**Aim of the task:**
In the data below, the answer is the run of lines from the line containing "Lauderdale Boat Show" through the line containing "adjust course that", both included; print it exactly and nothing else.
▼
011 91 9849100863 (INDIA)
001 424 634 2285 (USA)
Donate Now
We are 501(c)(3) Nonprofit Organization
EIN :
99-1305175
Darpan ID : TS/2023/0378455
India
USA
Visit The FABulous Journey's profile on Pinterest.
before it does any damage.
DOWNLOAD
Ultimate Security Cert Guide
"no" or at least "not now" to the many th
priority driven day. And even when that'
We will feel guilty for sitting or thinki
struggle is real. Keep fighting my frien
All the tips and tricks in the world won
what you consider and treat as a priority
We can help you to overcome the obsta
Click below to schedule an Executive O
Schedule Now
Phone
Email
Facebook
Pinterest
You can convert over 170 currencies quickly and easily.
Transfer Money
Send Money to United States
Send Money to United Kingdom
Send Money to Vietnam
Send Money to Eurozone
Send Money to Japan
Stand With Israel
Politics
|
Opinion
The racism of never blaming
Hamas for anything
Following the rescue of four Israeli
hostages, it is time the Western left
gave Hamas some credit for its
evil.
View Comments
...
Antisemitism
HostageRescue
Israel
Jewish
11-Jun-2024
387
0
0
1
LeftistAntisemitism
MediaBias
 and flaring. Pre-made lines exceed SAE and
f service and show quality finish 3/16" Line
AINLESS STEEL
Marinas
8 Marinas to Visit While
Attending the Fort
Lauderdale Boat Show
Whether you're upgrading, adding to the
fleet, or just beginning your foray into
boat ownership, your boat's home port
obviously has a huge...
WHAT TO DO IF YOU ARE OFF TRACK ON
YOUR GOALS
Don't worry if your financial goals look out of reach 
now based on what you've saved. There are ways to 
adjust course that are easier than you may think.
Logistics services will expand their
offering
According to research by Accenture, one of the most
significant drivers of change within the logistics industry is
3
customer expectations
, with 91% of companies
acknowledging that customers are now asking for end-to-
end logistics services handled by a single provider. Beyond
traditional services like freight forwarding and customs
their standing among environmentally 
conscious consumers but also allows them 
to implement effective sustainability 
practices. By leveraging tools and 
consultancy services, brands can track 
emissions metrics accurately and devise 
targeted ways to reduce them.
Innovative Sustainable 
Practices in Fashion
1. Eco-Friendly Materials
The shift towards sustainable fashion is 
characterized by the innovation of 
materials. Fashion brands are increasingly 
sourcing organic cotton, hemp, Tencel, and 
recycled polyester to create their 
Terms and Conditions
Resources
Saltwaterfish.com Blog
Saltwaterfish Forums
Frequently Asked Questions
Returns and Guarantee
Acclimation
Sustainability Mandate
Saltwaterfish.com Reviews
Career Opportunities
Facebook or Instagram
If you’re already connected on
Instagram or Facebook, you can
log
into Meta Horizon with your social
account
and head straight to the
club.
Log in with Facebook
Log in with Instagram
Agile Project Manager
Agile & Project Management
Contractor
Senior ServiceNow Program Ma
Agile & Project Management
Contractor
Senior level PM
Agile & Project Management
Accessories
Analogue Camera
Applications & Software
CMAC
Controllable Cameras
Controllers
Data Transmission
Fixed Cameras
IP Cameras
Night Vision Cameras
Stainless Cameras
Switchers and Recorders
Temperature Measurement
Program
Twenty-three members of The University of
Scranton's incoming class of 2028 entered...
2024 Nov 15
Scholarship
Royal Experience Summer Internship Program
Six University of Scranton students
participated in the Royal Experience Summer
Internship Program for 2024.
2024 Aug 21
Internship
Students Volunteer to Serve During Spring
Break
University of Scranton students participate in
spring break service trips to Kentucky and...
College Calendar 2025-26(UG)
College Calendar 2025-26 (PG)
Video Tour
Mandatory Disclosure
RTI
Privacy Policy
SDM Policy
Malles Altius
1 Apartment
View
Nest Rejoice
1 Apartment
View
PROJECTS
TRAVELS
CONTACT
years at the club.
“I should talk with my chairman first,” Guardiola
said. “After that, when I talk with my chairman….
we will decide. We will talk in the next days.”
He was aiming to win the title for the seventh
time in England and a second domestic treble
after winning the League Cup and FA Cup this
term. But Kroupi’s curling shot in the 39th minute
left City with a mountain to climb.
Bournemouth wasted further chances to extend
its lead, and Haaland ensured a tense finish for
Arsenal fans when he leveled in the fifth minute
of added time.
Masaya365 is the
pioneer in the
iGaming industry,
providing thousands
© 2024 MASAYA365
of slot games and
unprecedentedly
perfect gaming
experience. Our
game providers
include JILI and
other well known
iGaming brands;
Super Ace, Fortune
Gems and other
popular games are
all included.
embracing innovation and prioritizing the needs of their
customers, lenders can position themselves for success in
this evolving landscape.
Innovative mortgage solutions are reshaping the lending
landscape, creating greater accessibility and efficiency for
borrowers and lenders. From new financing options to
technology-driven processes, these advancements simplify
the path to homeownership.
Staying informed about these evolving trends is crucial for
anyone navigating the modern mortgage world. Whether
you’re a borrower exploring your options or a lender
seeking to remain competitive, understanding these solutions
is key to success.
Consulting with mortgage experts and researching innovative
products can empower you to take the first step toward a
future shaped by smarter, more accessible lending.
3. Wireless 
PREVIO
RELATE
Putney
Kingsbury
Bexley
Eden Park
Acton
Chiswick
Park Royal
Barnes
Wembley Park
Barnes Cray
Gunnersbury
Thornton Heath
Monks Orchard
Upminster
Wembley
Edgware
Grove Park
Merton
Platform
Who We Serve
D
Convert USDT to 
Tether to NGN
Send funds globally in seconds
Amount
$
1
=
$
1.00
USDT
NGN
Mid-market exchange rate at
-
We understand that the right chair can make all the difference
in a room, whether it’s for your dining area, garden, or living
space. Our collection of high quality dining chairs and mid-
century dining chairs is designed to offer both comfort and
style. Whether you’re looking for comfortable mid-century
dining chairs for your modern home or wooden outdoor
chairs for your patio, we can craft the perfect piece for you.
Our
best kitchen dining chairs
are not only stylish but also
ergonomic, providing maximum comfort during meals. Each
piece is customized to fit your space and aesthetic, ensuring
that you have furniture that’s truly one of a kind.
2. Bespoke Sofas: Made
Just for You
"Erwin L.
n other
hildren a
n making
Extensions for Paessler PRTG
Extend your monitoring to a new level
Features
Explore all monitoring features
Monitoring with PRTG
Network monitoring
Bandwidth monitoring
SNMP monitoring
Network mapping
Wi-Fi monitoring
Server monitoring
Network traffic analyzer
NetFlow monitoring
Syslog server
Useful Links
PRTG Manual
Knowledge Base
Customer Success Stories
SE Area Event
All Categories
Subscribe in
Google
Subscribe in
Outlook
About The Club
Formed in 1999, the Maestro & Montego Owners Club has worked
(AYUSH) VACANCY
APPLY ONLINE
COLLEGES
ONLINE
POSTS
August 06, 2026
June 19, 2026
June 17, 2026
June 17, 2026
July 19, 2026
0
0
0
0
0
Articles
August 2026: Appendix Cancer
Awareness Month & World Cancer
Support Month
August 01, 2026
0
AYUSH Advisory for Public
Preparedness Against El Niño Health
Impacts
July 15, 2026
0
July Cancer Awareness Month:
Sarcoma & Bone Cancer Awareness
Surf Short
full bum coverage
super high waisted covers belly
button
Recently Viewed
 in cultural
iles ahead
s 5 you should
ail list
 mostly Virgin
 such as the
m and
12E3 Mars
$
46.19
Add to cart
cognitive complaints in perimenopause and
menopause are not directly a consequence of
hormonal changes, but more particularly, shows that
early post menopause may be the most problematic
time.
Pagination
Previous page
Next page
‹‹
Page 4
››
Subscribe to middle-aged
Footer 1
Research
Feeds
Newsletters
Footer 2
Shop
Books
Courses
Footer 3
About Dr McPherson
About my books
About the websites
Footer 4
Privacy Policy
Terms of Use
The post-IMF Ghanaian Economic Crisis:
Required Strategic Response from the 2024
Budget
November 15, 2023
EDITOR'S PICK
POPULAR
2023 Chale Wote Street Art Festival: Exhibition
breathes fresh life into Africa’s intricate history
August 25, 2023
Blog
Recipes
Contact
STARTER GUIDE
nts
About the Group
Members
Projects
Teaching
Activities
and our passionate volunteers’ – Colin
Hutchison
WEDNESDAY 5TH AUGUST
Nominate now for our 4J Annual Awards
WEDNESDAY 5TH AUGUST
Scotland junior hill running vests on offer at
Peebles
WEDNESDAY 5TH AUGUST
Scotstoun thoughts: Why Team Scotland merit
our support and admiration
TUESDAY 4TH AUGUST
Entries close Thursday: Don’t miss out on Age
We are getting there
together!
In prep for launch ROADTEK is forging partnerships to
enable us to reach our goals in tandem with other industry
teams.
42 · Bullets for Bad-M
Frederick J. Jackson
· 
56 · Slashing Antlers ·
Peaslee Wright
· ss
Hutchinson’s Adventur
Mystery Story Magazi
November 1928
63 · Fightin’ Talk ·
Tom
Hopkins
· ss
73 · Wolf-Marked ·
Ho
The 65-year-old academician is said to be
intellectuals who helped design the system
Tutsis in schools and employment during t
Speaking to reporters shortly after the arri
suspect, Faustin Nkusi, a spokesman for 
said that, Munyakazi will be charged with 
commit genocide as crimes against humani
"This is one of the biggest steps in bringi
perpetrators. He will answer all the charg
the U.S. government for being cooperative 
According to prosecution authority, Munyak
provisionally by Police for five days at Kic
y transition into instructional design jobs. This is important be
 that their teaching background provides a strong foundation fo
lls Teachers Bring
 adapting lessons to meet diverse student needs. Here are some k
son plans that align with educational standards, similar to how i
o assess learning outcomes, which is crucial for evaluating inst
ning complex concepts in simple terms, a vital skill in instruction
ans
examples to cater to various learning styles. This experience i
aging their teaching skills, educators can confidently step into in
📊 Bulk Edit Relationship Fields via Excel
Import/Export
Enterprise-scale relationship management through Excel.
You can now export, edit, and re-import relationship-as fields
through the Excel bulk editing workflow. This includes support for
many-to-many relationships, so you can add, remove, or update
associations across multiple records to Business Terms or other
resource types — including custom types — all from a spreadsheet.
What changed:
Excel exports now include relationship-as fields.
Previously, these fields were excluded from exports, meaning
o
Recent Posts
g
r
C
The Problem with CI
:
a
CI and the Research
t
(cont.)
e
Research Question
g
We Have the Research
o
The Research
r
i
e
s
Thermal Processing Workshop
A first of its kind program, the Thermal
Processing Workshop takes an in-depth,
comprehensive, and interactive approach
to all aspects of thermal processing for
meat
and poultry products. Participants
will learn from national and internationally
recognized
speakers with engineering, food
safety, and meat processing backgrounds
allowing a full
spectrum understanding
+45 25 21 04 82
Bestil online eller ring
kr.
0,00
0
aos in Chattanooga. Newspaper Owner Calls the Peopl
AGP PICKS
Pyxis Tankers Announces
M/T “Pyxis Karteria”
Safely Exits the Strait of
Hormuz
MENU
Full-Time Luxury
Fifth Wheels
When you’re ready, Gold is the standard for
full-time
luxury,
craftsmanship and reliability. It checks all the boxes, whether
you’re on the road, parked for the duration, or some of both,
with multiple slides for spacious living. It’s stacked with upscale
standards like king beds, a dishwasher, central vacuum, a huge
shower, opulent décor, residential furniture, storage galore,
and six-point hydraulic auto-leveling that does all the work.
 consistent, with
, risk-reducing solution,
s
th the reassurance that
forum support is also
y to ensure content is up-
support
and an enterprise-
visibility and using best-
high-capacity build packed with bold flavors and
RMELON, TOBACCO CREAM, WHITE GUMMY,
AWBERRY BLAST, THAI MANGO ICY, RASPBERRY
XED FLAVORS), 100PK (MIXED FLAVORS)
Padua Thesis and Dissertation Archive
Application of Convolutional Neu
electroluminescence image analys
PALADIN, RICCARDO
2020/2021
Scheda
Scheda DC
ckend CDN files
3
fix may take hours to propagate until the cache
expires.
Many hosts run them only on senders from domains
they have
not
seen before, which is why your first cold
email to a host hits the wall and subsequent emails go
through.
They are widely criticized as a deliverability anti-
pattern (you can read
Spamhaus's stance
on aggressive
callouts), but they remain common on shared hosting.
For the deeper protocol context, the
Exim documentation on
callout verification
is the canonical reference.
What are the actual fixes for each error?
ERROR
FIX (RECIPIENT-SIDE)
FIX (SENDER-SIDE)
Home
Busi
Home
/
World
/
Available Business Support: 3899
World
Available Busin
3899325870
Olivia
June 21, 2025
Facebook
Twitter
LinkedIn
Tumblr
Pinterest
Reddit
▲
**Response to the exercise:**
Lauderdale Boat Show
Whether you're upgrading, adding to the
fleet, or just beginning your foray into
boat ownership, your boat's home port
obviously has a huge...
WHAT TO DO IF YOU ARE OFF TRACK ON
YOUR GOALS
Don't worry if your financial goals look out of reach 
now based on what you've saved. There are ways to 
adjust course that are easier than you may think.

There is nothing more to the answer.